# Exercise
When you answer, give every record back exactly as written.

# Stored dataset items
== Segment start ==

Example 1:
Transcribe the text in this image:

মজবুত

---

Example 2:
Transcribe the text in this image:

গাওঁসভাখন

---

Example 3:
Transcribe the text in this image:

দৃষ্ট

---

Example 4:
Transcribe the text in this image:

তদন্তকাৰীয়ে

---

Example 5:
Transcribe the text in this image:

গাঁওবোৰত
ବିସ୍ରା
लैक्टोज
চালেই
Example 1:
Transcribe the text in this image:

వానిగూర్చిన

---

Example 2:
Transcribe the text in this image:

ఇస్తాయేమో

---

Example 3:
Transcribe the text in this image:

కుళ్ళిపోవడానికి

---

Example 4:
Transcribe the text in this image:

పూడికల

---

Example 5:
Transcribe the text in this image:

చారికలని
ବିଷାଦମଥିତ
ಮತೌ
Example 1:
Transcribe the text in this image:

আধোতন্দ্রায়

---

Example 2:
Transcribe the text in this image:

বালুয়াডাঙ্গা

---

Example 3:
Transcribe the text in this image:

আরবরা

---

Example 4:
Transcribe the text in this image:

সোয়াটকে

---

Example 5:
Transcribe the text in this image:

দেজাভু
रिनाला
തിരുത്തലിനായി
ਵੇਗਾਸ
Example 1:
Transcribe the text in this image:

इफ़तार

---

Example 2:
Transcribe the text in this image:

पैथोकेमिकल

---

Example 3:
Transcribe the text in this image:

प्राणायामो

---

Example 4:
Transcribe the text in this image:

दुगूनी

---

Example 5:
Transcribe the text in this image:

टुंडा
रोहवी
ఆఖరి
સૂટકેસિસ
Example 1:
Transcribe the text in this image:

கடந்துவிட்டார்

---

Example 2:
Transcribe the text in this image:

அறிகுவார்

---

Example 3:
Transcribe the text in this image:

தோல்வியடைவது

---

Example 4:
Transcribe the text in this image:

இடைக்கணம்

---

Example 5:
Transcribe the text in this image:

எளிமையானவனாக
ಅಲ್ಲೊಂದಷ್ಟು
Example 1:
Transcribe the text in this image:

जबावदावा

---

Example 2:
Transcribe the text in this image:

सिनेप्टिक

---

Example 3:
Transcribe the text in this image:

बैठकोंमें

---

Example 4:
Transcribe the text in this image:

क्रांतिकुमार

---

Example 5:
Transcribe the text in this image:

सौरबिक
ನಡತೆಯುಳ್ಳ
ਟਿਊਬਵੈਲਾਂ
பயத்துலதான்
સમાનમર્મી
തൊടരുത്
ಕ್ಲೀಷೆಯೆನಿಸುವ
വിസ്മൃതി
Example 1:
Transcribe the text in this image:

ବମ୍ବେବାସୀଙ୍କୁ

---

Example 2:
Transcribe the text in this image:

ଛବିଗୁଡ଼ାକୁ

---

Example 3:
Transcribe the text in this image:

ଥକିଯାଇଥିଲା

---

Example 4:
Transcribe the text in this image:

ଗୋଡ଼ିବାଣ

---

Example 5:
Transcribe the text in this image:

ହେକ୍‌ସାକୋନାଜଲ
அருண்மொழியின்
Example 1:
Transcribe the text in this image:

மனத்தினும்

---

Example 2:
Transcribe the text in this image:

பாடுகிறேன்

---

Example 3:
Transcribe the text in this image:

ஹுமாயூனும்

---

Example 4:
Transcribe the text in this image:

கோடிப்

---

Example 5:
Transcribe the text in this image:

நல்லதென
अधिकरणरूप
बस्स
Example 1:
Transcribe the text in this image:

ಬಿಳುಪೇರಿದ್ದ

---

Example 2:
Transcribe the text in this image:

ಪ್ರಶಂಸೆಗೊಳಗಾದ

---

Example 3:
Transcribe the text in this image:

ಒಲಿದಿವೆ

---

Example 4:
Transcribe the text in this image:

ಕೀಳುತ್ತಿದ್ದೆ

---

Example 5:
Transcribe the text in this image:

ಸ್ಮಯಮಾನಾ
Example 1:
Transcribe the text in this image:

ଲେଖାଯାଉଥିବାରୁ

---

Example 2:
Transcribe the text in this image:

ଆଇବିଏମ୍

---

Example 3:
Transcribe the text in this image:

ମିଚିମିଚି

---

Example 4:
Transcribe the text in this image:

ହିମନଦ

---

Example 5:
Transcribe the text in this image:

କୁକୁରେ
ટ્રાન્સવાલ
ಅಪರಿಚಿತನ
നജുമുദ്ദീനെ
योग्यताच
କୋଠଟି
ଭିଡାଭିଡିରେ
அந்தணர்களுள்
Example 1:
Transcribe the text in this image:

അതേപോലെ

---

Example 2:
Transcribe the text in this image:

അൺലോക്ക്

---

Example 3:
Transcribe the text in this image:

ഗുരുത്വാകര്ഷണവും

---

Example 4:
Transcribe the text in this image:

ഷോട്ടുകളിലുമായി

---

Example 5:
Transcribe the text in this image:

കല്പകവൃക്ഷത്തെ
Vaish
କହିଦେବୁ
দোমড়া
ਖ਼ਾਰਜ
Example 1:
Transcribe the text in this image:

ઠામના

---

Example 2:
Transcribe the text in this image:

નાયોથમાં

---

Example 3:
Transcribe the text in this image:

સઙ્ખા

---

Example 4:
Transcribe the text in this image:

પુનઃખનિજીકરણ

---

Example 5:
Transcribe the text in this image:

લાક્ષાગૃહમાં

== Segment end ==

# Worked solution
Example 1:
Transcribe the text in this image:

মজবুত

---

Example 2:
Transcribe the text in this image:

গাওঁসভাখন

---

Example 3:
Transcribe the text in this image:

দৃষ্ট

---

Example 4:
Transcribe the text in this image:

তদন্তকাৰীয়ে

---

Example 5:
Transcribe the text in this image:

গাঁওবোৰত
ବିସ୍ରା
लैक्टोज
চালেই
Example 1:
Transcribe the text in this image:

వానిగూర్చిన

---

Example 2:
Transcribe the text in this image:

ఇస్తాయేమో

---

Example 3:
Transcribe the text in this image:

కుళ్ళిపోవడానికి

---

Example 4:
Transcribe the text in this image:

పూడికల

---

Example 5:
Transcribe the text in this image:

చారికలని
ବିଷାଦମଥିତ
ಮತೌ
Example 1:
Transcribe the text in this image:

আধোতন্দ্রায়

---

Example 2:
Transcribe the text in this image:

বালুয়াডাঙ্গা

---

Example 3:
Transcribe the text in this image:

আরবরা

---

Example 4:
Transcribe the text in this image:

সোয়াটকে

---

Example 5:
Transcribe the text in this image:

দেজাভু
रिनाला
തിരുത്തലിനായി
ਵੇਗਾਸ
Example 1:
Transcribe the text in this image:

इफ़तार

---

Example 2:
Transcribe the text in this image:

पैथोकेमिकल

---

Example 3:
Transcribe the text in this image:

प्राणायामो

---

Example 4:
Transcribe the text in this image:

दुगूनी

---

Example 5:
Transcribe the text in this image:

टुंडा
रोहवी
ఆఖరి
સૂટકેસિસ
Example 1:
Transcribe the text in this image:

கடந்துவிட்டார்

---

Example 2:
Transcribe the text in this image:

அறிகுவார்

---

Example 3:
Transcribe the text in this image:

தோல்வியடைவது

---

Example 4:
Transcribe the text in this image:

இடைக்கணம்

---

Example 5:
Transcribe the text in this image:

எளிமையானவனாக
ಅಲ್ಲೊಂದಷ್ಟು
Example 1:
Transcribe the text in this image:

जबावदावा

---

Example 2:
Transcribe the text in this image:

सिनेप्टिक

---

Example 3:
Transcribe the text in this image:

बैठकोंमें

---

Example 4:
Transcribe the text in this image:

क्रांतिकुमार

---

Example 5:
Transcribe the text in this image:

सौरबिक
ನಡತೆಯುಳ್ಳ
ਟਿਊਬਵੈਲਾਂ
பயத்துலதான்
સમાનમર્મી
തൊടരുത്
ಕ್ಲೀಷೆಯೆನಿಸುವ
വിസ്മൃതി
Example 1:
Transcribe the text in this image:

ବମ୍ବେବାସୀଙ୍କୁ

---

Example 2:
Transcribe the text in this image:

ଛବିଗୁଡ଼ାକୁ

---

Example 3:
Transcribe the text in this image:

ଥକିଯାଇଥିଲା

---

Example 4:
Transcribe the text in this image:

ଗୋଡ଼ିବାଣ

---

Example 5:
Transcribe the text in this image:

ହେକ୍‌ସାକୋନାଜଲ
அருண்மொழியின்
Example 1:
Transcribe the text in this image:

மனத்தினும்

---

Example 2:
Transcribe the text in this image:

பாடுகிறேன்

---

Example 3:
Transcribe the text in this image:

ஹுமாயூனும்

---

Example 4:
Transcribe the text in this image:

கோடிப்

---

Example 5:
Transcribe the text in this image:

நல்லதென
अधिकरणरूप
बस्स
Example 1:
Transcribe the text in this image:

ಬಿಳುಪೇರಿದ್ದ

---

Example 2:
Transcribe the text in this image:

ಪ್ರಶಂಸೆಗೊಳಗಾದ

---

Example 3:
Transcribe the text in this image:

ಒಲಿದಿವೆ

---

Example 4:
Transcribe the text in this image:

ಕೀಳುತ್ತಿದ್ದೆ

---

Example 5:
Transcribe the text in this image:

ಸ್ಮಯಮಾನಾ
Example 1:
Transcribe the text in this image:

ଲେଖାଯାଉଥିବାରୁ

---

Example 2:
Transcribe the text in this image:

ଆଇବିଏମ୍

---

Example 3:
Transcribe the text in this image:

ମିଚିମିଚି

---

Example 4:
Transcribe the text in this image:

ହିମନଦ

---

Example 5:
Transcribe the text in this image:

କୁକୁରେ
ટ્રાન્સવાલ
ಅಪರಿಚಿತನ
നജുമുദ്ദീനെ
योग्यताच
କୋଠଟି
ଭିଡାଭିଡିରେ
அந்தணர்களுள்
Example 1:
Transcribe the text in this image:

അതേപോലെ

---

Example 2:
Transcribe the text in this image:

അൺലോക്ക്

---

Example 3:
Transcribe the text in this image:

ഗുരുത്വാകര്ഷണവും

---

Example 4:
Transcribe the text in this image:

ഷോട്ടുകളിലുമായി

---

Example 5:
Transcribe the text in this image:

കല്പകവൃക്ഷത്തെ
Vaish
କହିଦେବୁ
দোমড়া
ਖ਼ਾਰਜ
Example 1:
Transcribe the text in this image:

ઠામના

---

Example 2:
Transcribe the text in this image:

નાયોથમાં

---

Example 3:
Transcribe the text in this image:

સઙ્ખા

---

Example 4:
Transcribe the text in this image:

પુનઃખનિજીકરણ

---

Example 5:
Transcribe the text in this image:

લાક્ષાગૃહમાં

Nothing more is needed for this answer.